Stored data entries
____

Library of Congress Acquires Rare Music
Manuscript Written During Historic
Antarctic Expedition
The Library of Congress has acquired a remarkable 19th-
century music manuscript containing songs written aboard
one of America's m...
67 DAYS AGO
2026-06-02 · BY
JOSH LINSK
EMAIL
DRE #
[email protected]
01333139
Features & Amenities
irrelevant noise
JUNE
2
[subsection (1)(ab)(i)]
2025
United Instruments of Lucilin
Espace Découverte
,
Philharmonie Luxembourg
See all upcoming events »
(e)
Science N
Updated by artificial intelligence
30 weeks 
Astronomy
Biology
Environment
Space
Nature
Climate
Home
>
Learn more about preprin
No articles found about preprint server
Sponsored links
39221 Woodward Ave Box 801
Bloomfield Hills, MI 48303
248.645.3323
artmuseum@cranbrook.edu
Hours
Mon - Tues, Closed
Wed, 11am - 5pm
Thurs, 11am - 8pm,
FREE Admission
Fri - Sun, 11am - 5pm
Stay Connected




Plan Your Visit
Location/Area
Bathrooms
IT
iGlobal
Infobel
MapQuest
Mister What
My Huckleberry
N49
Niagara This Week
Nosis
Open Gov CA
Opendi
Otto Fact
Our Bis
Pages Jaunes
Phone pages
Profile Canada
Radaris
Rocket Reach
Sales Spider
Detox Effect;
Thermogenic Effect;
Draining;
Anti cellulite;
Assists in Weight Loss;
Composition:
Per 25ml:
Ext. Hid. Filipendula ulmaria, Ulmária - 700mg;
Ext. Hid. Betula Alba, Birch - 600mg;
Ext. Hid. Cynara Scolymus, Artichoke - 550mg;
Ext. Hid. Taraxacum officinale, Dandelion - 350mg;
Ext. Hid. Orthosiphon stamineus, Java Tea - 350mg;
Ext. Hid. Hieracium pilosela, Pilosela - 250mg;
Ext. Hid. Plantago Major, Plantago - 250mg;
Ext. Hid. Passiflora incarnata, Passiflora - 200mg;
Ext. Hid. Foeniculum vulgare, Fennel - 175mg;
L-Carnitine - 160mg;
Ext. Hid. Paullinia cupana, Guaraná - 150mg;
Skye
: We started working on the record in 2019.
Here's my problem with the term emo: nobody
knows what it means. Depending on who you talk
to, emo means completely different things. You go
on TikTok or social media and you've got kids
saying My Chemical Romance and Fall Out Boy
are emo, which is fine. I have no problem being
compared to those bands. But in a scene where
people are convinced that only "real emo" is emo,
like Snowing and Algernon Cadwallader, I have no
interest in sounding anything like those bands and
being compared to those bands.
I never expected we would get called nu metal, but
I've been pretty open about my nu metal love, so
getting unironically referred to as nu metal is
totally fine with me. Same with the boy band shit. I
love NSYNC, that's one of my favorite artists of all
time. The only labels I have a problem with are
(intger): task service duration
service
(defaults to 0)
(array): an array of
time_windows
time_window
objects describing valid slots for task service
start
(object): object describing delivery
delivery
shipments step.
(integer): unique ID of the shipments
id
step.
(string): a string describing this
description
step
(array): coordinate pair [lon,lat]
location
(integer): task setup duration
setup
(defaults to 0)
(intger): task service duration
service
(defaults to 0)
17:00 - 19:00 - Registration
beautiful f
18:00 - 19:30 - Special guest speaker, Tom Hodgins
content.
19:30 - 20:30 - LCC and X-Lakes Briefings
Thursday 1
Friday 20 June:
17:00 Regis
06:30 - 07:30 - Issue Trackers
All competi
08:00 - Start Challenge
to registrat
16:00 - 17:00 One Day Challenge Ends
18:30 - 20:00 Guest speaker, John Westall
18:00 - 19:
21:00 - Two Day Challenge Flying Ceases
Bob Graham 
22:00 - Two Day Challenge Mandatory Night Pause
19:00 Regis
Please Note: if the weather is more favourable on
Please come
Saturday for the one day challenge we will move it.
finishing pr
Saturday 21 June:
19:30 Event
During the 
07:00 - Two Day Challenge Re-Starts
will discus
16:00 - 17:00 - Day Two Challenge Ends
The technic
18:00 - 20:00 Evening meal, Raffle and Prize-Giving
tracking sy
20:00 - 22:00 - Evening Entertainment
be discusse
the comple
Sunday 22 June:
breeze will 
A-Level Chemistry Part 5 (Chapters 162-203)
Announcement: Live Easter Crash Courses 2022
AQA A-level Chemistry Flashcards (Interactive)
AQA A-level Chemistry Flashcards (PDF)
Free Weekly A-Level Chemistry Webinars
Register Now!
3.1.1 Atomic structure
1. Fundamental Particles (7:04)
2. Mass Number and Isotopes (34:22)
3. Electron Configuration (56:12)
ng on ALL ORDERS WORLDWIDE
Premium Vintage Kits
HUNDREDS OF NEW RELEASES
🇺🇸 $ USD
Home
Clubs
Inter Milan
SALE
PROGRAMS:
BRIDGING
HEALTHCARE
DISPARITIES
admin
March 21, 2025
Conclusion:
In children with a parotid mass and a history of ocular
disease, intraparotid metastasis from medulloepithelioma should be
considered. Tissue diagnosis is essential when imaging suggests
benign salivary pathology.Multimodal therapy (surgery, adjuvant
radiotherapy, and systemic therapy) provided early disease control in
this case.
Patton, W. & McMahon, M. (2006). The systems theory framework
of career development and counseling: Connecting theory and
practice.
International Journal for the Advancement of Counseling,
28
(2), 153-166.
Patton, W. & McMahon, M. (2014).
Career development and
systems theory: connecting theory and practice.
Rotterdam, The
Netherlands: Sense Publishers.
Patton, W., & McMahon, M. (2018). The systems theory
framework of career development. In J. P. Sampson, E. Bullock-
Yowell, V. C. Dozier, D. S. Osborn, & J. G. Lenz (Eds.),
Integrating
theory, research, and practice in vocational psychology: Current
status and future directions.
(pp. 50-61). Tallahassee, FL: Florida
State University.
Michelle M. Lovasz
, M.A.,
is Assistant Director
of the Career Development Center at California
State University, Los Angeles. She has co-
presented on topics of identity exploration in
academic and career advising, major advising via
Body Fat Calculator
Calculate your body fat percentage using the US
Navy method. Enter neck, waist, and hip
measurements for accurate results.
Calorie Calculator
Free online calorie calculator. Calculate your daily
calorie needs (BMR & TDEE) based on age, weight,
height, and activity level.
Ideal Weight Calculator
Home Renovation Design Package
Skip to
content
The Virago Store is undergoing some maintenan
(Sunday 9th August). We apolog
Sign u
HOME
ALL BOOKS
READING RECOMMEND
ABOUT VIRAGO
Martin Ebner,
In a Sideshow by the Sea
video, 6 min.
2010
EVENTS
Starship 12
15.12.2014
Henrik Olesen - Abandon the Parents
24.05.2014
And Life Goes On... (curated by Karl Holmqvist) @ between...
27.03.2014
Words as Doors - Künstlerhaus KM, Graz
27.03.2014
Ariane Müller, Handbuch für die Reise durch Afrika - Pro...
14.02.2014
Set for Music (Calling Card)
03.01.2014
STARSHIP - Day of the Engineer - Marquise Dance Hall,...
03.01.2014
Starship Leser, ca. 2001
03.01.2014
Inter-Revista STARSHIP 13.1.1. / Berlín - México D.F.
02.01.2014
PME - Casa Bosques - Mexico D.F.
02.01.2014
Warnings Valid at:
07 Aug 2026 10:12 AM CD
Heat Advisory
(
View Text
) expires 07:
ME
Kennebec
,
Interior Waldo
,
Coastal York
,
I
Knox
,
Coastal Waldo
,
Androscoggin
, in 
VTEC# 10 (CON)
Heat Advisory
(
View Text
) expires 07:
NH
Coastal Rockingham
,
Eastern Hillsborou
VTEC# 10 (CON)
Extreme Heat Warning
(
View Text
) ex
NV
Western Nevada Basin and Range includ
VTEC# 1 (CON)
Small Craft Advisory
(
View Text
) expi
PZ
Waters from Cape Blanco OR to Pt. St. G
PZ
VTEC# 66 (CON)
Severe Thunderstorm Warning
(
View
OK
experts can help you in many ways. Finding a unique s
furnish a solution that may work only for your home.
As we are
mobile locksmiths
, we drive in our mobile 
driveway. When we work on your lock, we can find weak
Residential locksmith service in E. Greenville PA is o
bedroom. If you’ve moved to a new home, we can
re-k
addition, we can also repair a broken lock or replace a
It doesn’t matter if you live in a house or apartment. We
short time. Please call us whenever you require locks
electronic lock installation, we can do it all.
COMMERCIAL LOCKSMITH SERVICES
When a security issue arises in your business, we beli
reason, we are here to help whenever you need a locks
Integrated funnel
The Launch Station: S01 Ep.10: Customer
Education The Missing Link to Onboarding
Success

____

* [EXERCISE DETAILS]: Rename "Library of Congress" to "National Library" throughout the part of the rows that opens at their start and closes with the line containing "248.645.3323". Write out that part again, with nothing else changed.

* [SOLUTION FOR THIS PROBLEM]:
National Library Acquires Rare Music
Manuscript Written During Historic
Antarctic Expedition
The National Library has acquired a remarkable 19th-
century music manuscript containing songs written aboard
one of America's m...
67 DAYS AGO
2026-06-02 · BY
JOSH LINSK
EMAIL
DRE #
[email protected]
01333139
Features & Amenities
irrelevant noise
JUNE
2
[subsection (1)(ab)(i)]
2025
United Instruments of Lucilin
Espace Découverte
,
Philharmonie Luxembourg
See all upcoming events »
(e)
Science N
Updated by artificial intelligence
30 weeks 
Astronomy
Biology
Environment
Space
Nature
Climate
Home
>
Learn more about preprin
No articles found about preprint server
Sponsored links
39221 Woodward Ave Box 801
Bloomfield Hills, MI 48303
248.645.3323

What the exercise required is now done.